Kurang dari satu dekade setelah dunia mencatat individu pertama dengan kekayaan di atas US$100 miliar, Elon Musk kini menorehkan capaian yang jauh lebih besar. Pendiri Tesla dan SpaceX itu resmi menembus kekayaan bersih US$1 triliun, menjadikannya orang pertama yang mencapai level tersebut.

Nilai kekayaan itu setara dengan produk domestik bruto Swiss dan berada jauh di atas capaian para miliarder lainnya. Sebagai gambaran, manajer hedge fund Steve Cohen yang memperoleh US$3,4 miliar pada tahun lalu harus mempertahankan pendapatan serupa selama hampir 300 tahun untuk menyentuh angka US$1 triliun.
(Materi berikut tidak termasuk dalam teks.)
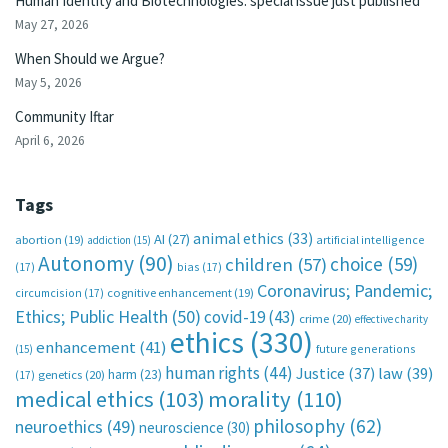
Human Identity and Biotechnologies: special issue just published
May 27, 2026
When Should we Argue?
May 5, 2026
Community Iftar
April 6, 2026
Tags
animal ethics
(33)
AI
(27)
abortion
(19)
artificial intelligence
addiction
(15)
Autonomy
(90)
choice
(59)
children
(57)
(17)
bias
(17)
Coronavirus; Pandemic;
circumcision
(17)
cognitive enhancement
(19)
Ethics; Public Health
(50)
covid-19
(43)
crime
(20)
effective charity
ethics
(330)
enhancement
(41)
future generations
(15)
human rights
(44)
Justice
(37)
law
(39)
harm
(23)
(17)
genetics
(20)
medical ethics
(103)
morality
(110)
philosophy
(62)
neuroethics
(49)
neuroscience
(30)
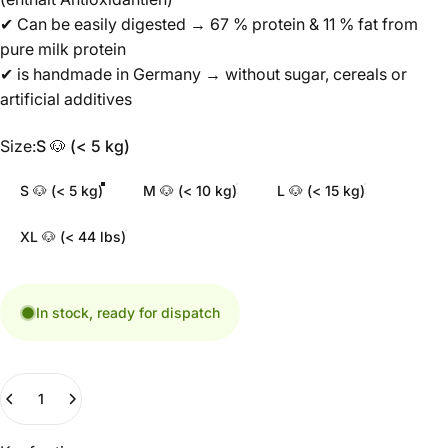
✔ Can be easily digested → 67 % protein & 11 % fat from
pure milk protein
✔ is handmade in Germany → without sugar, cereals or
artificial additives
Size
Size:
S 🐶 (< 5 kg)
S 🐶 (< 5 kg)
M 🐶 (< 10 kg)
L 🐶 (< 15 kg)
XL 🐶 (< 44 lbs)
In stock, ready for dispatch
Quantity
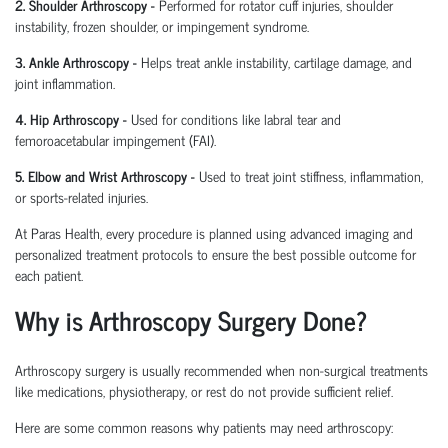
2. Shoulder Arthroscopy
-
Performed for rotator cuff injuries, shoulder
instability, frozen shoulder, or impingement syndrome.
3. Ankle Arthroscopy
-
Helps treat ankle instability, cartilage damage, and
joint inflammation.
4. Hip Arthroscopy
-
Used for conditions like labral tear and
femoroacetabular
impingement (FAI).
5. Elbow and Wrist Arthroscopy
-
Used to treat joint stiffness, inflammation,
or sports-related injuries.
At Paras Health, every procedure is planned
using
advanced imaging and
personalized treatment protocols to ensure the best possible outcome for
each patient.
Why is Arthroscopy Surgery Done?
Arthroscopy surgery is usually recommended when non-surgical treatments
like medications, physiotherapy, or rest do not provide sufficient relief.
Here are some common reasons why patients may need arthroscopy:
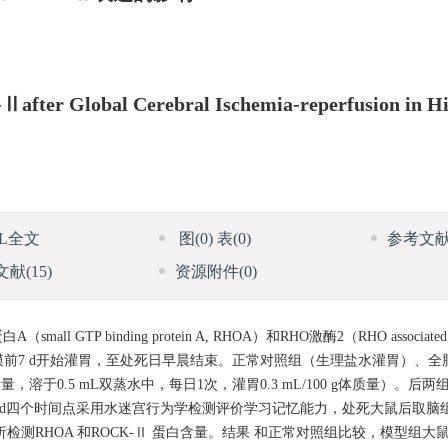
Ⅱafter Global Cerebral Ischemia-reperfusion in 
ML全文
图
(0)
表
(0)
参考文
文献
(15)
资源附件
(0)
inding protein A, RHOA）和RHO激酶2（RHO associated prote
，造模前7 d开始灌胃，至处死日早晨结束。正常对照组（生理盐水灌胃）、
于0.5 mL双蒸水中，每日1次，灌胃0.3 mL/100 g体质量）。后两组采用改
 d四个时间点采用水迷宫行为学检测评价学习记忆能力，处死大鼠后取脑组
析检测RHOA 和ROCK-Ⅱ 蛋白含量。结果 和正常对照组比较，模型组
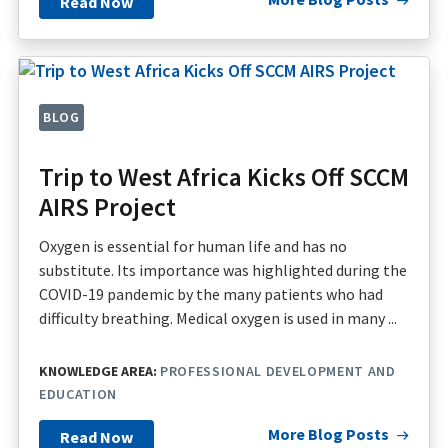
Read Now
BLOG
Trip to West Africa Kicks Off SCCM
AIRS Project
Oxygen is essential for human life and has no
substitute. Its importance was highlighted during the
COVID-19 pandemic by the many patients who had
difficulty breathing. Medical oxygen is used in many ...
KNOWLEDGE AREA:
PROFESSIONAL DEVELOPMENT AND
EDUCATION
More Blog Posts
Read Now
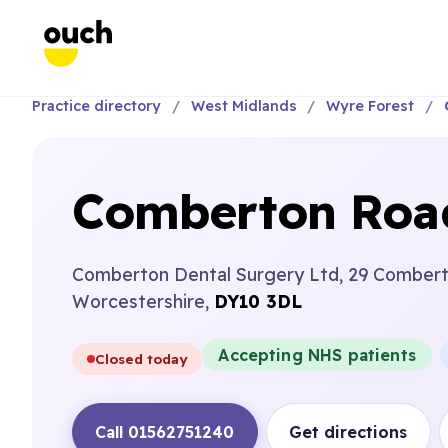
Practice directory
West Midlands
Wyre Forest
Comberton Road
Comberton Dental Surgery Ltd, 29 Combert
Worcestershire,
DY10 3DL
Accepting NHS patients
Closed today
Call 01562751240
Get directions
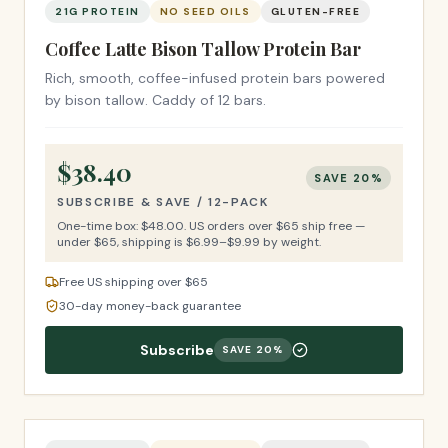
21G PROTEIN
NO SEED OILS
GLUTEN-FREE
Coffee Latte Bison Tallow Protein Bar
Rich, smooth, coffee-infused protein bars powered
by bison tallow. Caddy of 12 bars.
$
38.40
SAVE
20
%
SUBSCRIBE & SAVE /
12-PACK
One-time box: $
48.00
.
US orders over $65 ship free —
under $65, shipping is $6.99–$9.99 by weight.
Free US shipping over $65
30-day money-back guarantee
Subscribe
SAVE
20
%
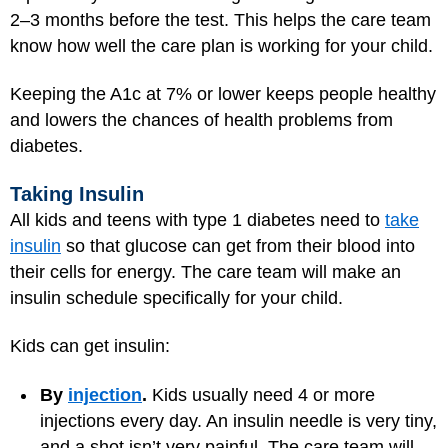
2–3 months before the test. This helps the care team
know how well the care plan is working for your child.
Keeping the A1c at 7% or lower keeps people healthy
and lowers the chances of health problems from
diabetes.
Taking Insulin
All kids and teens with type 1 diabetes need to
take
insulin
so that glucose can get from their blood into
their cells for energy. The care team will make an
insulin schedule specifically for your child.
Kids can get insulin:
By
injection
.
Kids usually need 4 or more
injections every day. An insulin needle is very tiny,
and a shot isn’t very painful. The care team will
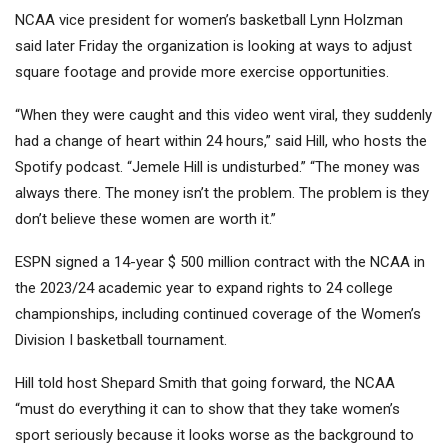
NCAA vice president for women’s basketball Lynn Holzman
said later Friday the organization is looking at ways to adjust
square footage and provide more exercise opportunities.
“When they were caught and this video went viral, they suddenly
had a change of heart within 24 hours,” said Hill, who hosts the
Spotify podcast. “Jemele Hill is undisturbed.” “The money was
always there. The money isn’t the problem. The problem is they
don’t believe these women are worth it.”
ESPN signed a 14-year $ 500 million contract with the NCAA in
the 2023/24 academic year to expand rights to 24 college
championships, including continued coverage of the Women’s
Division I basketball tournament.
Hill told host Shepard Smith that going forward, the NCAA
“must do everything it can to show that they take women’s
sport seriously because it looks worse as the background to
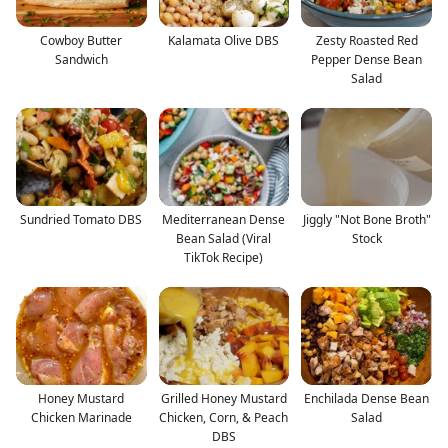
Cowboy Butter
Kalamata Olive DBS
Zesty Roasted Red
Sandwich
Pepper Dense Bean
Salad
Sundried Tomato DBS
Mediterranean Dense
Jiggly "Not Bone Broth"
Bean Salad (Viral
Stock
TikTok Recipe)
Honey Mustard
Grilled Honey Mustard
Enchilada Dense Bean
Chicken Marinade
Chicken, Corn, & Peach
Salad
DBS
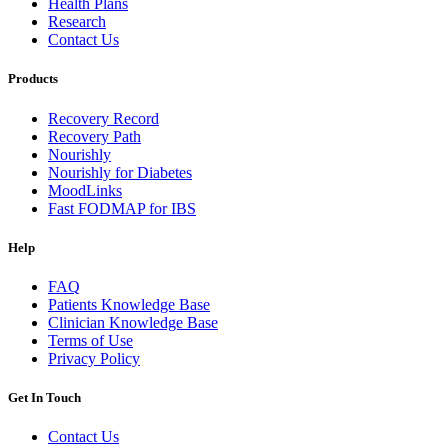
Health Plans
Research
Contact Us
Products
Recovery Record
Recovery Path
Nourishly
Nourishly for Diabetes
MoodLinks
Fast FODMAP for IBS
Help
FAQ
Patients Knowledge Base
Clinician Knowledge Base
Terms of Use
Privacy Policy
Get In Touch
Contact Us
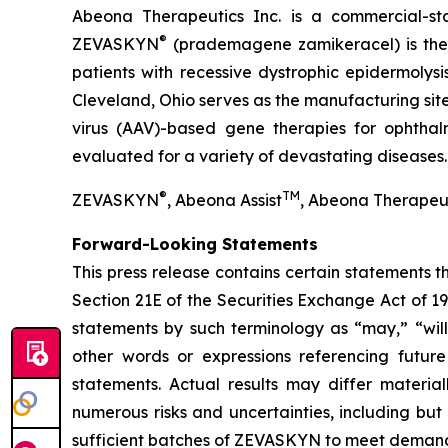
Abeona Therapeutics Inc. is a commercial-st
®
ZEVASKYN
(prademagene zamikeracel) is the f
patients with recessive dystrophic epidermolys
Cleveland, Ohio serves as the manufacturing s
virus (AAV)-based gene therapies for ophtha
evaluated for a variety of devastating diseases.
®
TM
ZEVASKYN
, Abeona Assist
, Abeona Therapeu
Forward-Looking Statements
This press release contains certain statements 
Section 21E of the Securities Exchange Act of 1
statements by such terminology as “may,” “will,
other words or expressions referencing future
statements. Actual results may differ materia
numerous risks and uncertainties, including but
sufficient batches of ZEVASKYN to meet demand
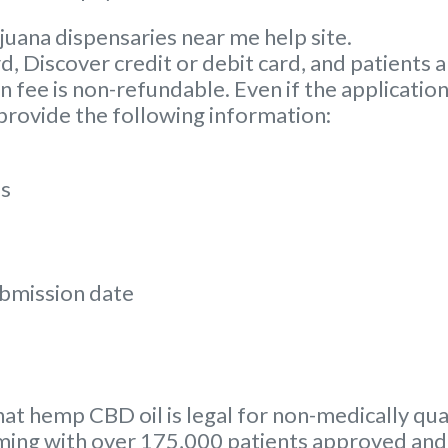
juana dispensaries near me help site.
Discover credit or debit card, and patients ar
 fee is non-refundable. Even if the application
 provide the following information:
ss
ubmission date
hat hemp CBD oil is legal for non-medically qual
ing with over 175,000 patients approved and 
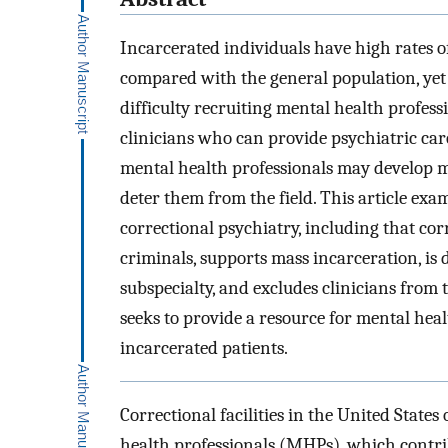
Incarcerated individuals have high rates o
compared with the general population, yet c
difficulty recruiting mental health professi
clinicians who can provide psychiatric care
mental health professionals may develop m
deter them from the field. This article e
correctional psychiatry, including that co
criminals, supports mass incarceration, is 
subspecialty, and excludes clinicians from 
seeks to provide a resource for mental hea
incarcerated patients.
Correctional facilities in the United States
health professionals (MHPs), which contrib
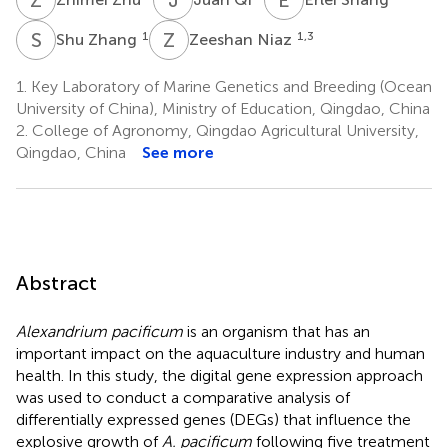
S
Z
Z
N
1
1,3
Shu Zhang
Zeeshan Niaz
1.
Key Laboratory of Marine Genetics and Breeding (Ocean
University of China), Ministry of Education, Qingdao, China
2.
College of Agronomy, Qingdao Agricultural University,
Qingdao, China
See more
Abstract
Alexandrium pacificum
is an organism that has an
important impact on the aquaculture industry and human
health. In this study, the digital gene expression approach
was used to conduct a comparative analysis of
differentially expressed genes (DEGs) that influence the
explosive growth of
A. pacificum
following five treatment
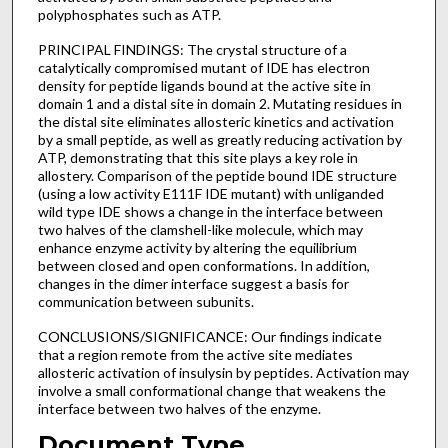
polyphosphates such as ATP.
PRINCIPAL FINDINGS: The crystal structure of a
catalytically compromised mutant of IDE has electron
density for peptide ligands bound at the active site in
domain 1 and a distal site in domain 2. Mutating residues in
the distal site eliminates allosteric kinetics and activation
by a small peptide, as well as greatly reducing activation by
ATP, demonstrating that this site plays a key role in
allostery. Comparison of the peptide bound IDE structure
(using a low activity E111F IDE mutant) with unliganded
wild type IDE shows a change in the interface between
two halves of the clamshell-like molecule, which may
enhance enzyme activity by altering the equilibrium
between closed and open conformations. In addition,
changes in the dimer interface suggest a basis for
communication between subunits.
CONCLUSIONS/SIGNIFICANCE: Our findings indicate
that a region remote from the active site mediates
allosteric activation of insulysin by peptides. Activation may
involve a small conformational change that weakens the
interface between two halves of the enzyme.
Document Type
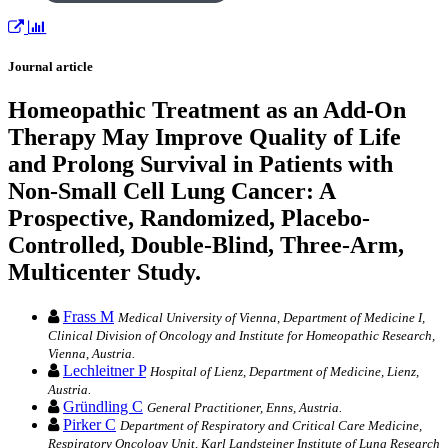
Journal article
Homeopathic Treatment as an Add-On
Therapy May Improve Quality of Life
and Prolong Survival in Patients with
Non-Small Cell Lung Cancer: A
Prospective, Randomized, Placebo-
Controlled, Double-Blind, Three-Arm,
Multicenter Study.
Frass M
Medical University of Vienna, Department of Medicine I,
Clinical Division of Oncology and Institute for Homeopathic Research,
Vienna, Austria.
Lechleitner P
Hospital of Lienz, Department of Medicine, Lienz,
Austria.
Gründling C
General Practitioner, Enns, Austria.
Pirker C
Department of Respiratory and Critical Care Medicine,
Respiratory Oncology Unit, Karl Landsteiner Institute of Lung Research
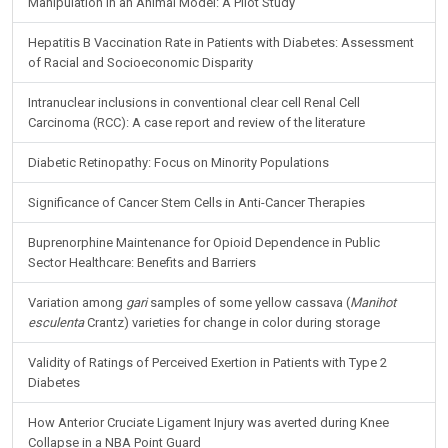
Neural Response During a Mechanically Assisted Spinal
Manipulation in an Animal Model: A Pilot Study
Hepatitis B Vaccination Rate in Patients with Diabetes: Assessment
of Racial and Socioeconomic Disparity
Intranuclear inclusions in conventional clear cell Renal Cell
Carcinoma (RCC): A case report and review of the literature
Diabetic Retinopathy: Focus on Minority Populations
Significance of Cancer Stem Cells in Anti-Cancer Therapies
Buprenorphine Maintenance for Opioid Dependence in Public
Sector Healthcare: Benefits and Barriers
Variation among
gari
samples of some yellow cassava (
Manihot
esculenta
Crantz) varieties for change in color during storage
Validity of Ratings of Perceived Exertion in Patients with Type 2
Diabetes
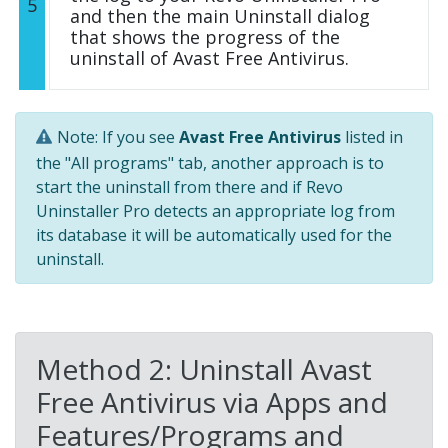
5
and then the main Uninstall dialog
that shows the progress of the
uninstall of Avast Free Antivirus.
Note: If you see
Avast Free Antivirus
listed in
the "All programs" tab, another approach is to
start the uninstall from there and if Revo
Uninstaller Pro detects an appropriate log from
its database it will be automatically used for the
uninstall.
Method 2: Uninstall Avast
Free Antivirus via Apps and
Features/Programs and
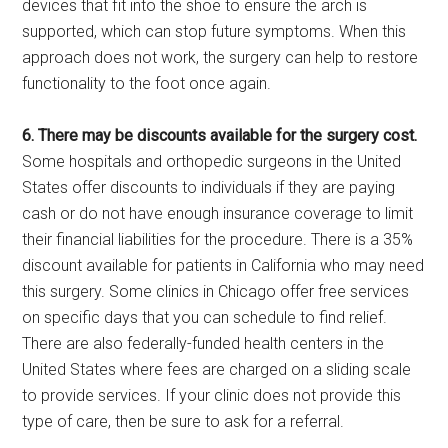
devices that fit into the shoe to ensure the arch is
supported, which can stop future symptoms. When this
approach does not work, the surgery can help to restore
functionality to the foot once again.
6. There may be discounts available for the surgery cost.
Some hospitals and orthopedic surgeons in the United
States offer discounts to individuals if they are paying
cash or do not have enough insurance coverage to limit
their financial liabilities for the procedure. There is a 35%
discount available for patients in California who may need
this surgery. Some clinics in Chicago offer free services
on specific days that you can schedule to find relief.
There are also federally-funded health centers in the
United States where fees are charged on a sliding scale
to provide services. If your clinic does not provide this
type of care, then be sure to ask for a referral.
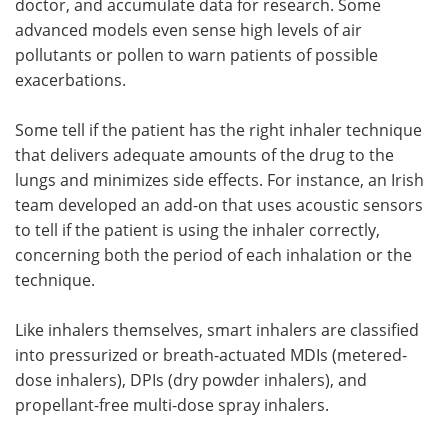
doctor, and accumulate data for research. Some
advanced models even sense high levels of air
pollutants or pollen to warn patients of possible
exacerbations.
Some tell if the patient has the right inhaler technique
that delivers adequate amounts of the drug to the
lungs and minimizes side effects. For instance, an Irish
team developed an add-on that uses acoustic sensors
to tell if the patient is using the inhaler correctly,
concerning both the period of each inhalation or the
technique.
Like inhalers themselves, smart inhalers are classified
into pressurized or breath-actuated MDIs (metered-
dose inhalers), DPIs (dry powder inhalers), and
propellant-free multi-dose spray inhalers.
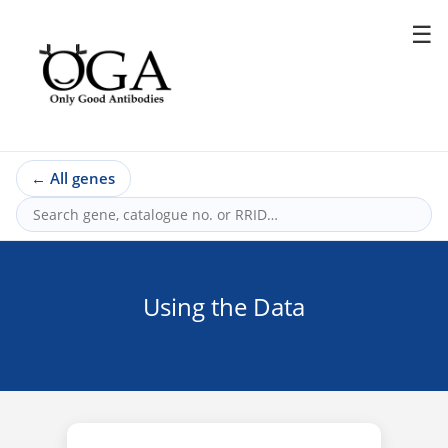
☰
←
All genes
Using the Data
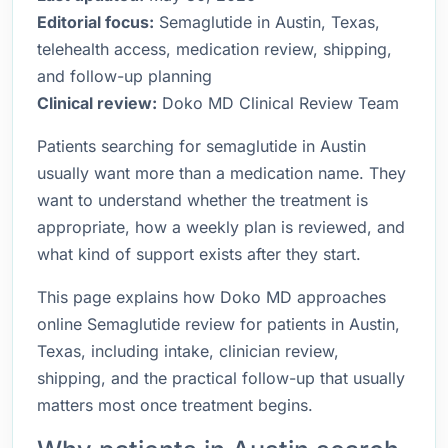
Editorial focus:
Semaglutide in Austin, Texas,
telehealth access, medication review, shipping,
and follow-up planning
Clinical review:
Doko MD Clinical Review Team
Patients searching for semaglutide in Austin
usually want more than a medication name. They
want to understand whether the treatment is
appropriate, how a weekly plan is reviewed, and
what kind of support exists after they start.
This page explains how Doko MD approaches
online Semaglutide review for patients in Austin,
Texas, including intake, clinician review,
shipping, and the practical follow-up that usually
matters most once treatment begins.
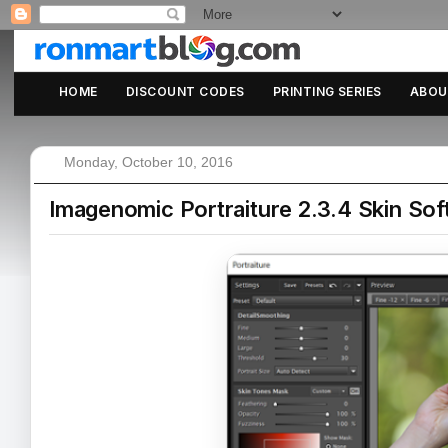
HOME
DISCOUNT CODES
PRINTING SERIES
ABOU
Monday, October 10, 2016
Imagenomic Portraiture 2.3.4 Skin Sof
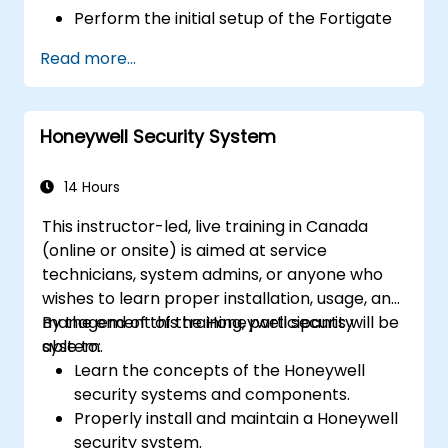
Perform the initial setup of the Fortigate
600E, including basic configuration tasks
Read more...
like setting up interfaces, routing, and
initial firewall policies.
Configure and manage advanced security
Honeywell Security System
features such as SSL VPN, user
authentication, antivirus, IPS, web filtering,
and anti-malware capabilities to protect
14 Hours
against a variety of network threats.
This instructor-led, live training in Canada
Troubleshoot common issues in HA
(online or onsite) is aimed at service
setups and effectively manage HA
technicians, system admins, or anyone who
environments.
wishes to learn proper installation, usage, and
management of the Honeywell security
By the end of this training, participants will be
system.
able to:
Learn the concepts of the Honeywell
security systems and components.
Properly install and maintain a Honeywell
security system.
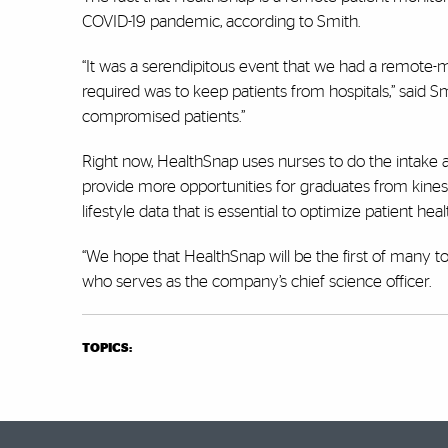
COVID-19 pandemic, according to Smith.
“It was a serendipitous event that we had a remote-
required was to keep patients from hospitals,” said 
compromised patients.”
Right now, HealthSnap uses nurses to do the intake an
provide more opportunities for graduates from kinesi
lifestyle data that is essential to optimize patient h
“We hope that HealthSnap will be the first of many to p
who serves as the company’s chief science officer.
TOPICS:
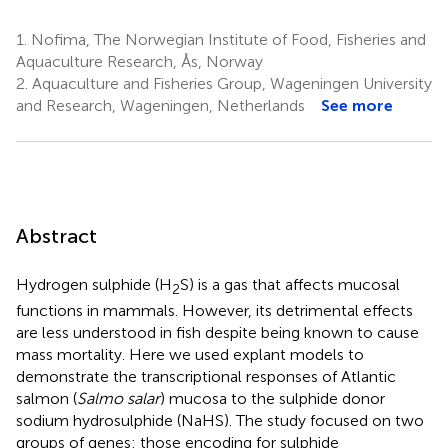
1.
Nofima, The Norwegian Institute of Food, Fisheries and
Aquaculture Research, Ås, Norway
2.
Aquaculture and Fisheries Group, Wageningen University
and Research, Wageningen, Netherlands
See more
Abstract
Hydrogen sulphide (H
S) is a gas that affects mucosal
2
functions in mammals. However, its detrimental effects
are less understood in fish despite being known to cause
mass mortality. Here we used explant models to
demonstrate the transcriptional responses of Atlantic
salmon (
Salmo salar
) mucosa to the sulphide donor
sodium hydrosulphide (NaHS). The study focused on two
groups of genes: those encoding for sulphide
Besarnya akumulasi harta Musk juga terlihat dari proyeksi warisannya. Jika kekayaan tersebut dibagi rata kepada 14 anaknya, masing-masing tetap akan masuk kelompok orang terkaya dunia.

Posisi Musk di puncak daftar orang terkaya terbentuk sejak lonjakan nilai Tesla pada awal dekade ini. Setelah itu, pertumbuhan valuasi SpaceX dan sejumlah bisnis lain yang berada di bawah kendalinya mempercepat laju kenaikan kekayaannya.

>>> NQI dan StarWiz Jalin Kerja Sama Kembangkan Komputasi Kuantum dan Satelit Radar

Kekayaan Besar dan Pengaruh Politik

Pada usia 54 tahun, Musk telah menjelma menjadi salah satu tokoh paling berpengaruh di dunia bisnis dan politik. Kekayaannya digunakan untuk mendukung berbagai proyek yang dianggap sejalan dengan visinya, mulai dari akuisisi Twitter pada 2022 hingga pendanaan pengembangan kecerdasan buatan melalui xAI.

Ia juga terlibat dalam arena politik Amerika Serikat. Lebih dari US$291 juta digelontorkan untuk pemilihan federal 2024. Nilai tersebut hanya sekitar 0,03 persen dari total kekayaan bersihnya saat ini.